## Exercise details
Quote the text of every item below word for word, leaving out the pictures.
[[ Material provided, beginning ]]
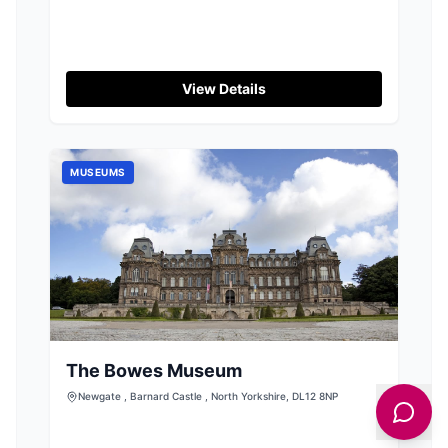
View Details
MUSEUMS
The Bowes Museum
Newgate , Barnard Castle , North Yorkshire, DL12 8NP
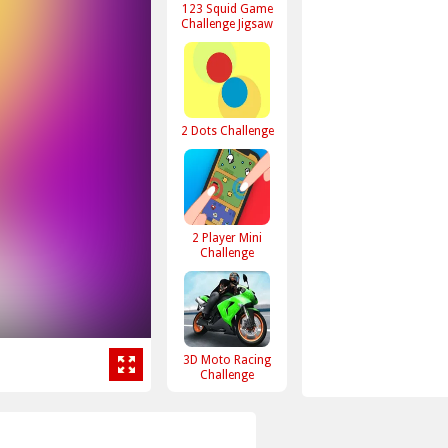
123 Squid Game
Challenge Jigsaw
2 Dots Challenge
2 Player Mini
Challenge
3D Moto Racing
Challenge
[[ Material provided, end ]]
## Final answer
View Details
MUSEUMS
The Bowes Museum
Newgate , Barnard Castle , North Yorkshire, DL12 8NP
123 Squid Game
Challenge Jigsaw
2 Dots Challenge
2 Player Mini
Challenge
3D Moto Racing
Challenge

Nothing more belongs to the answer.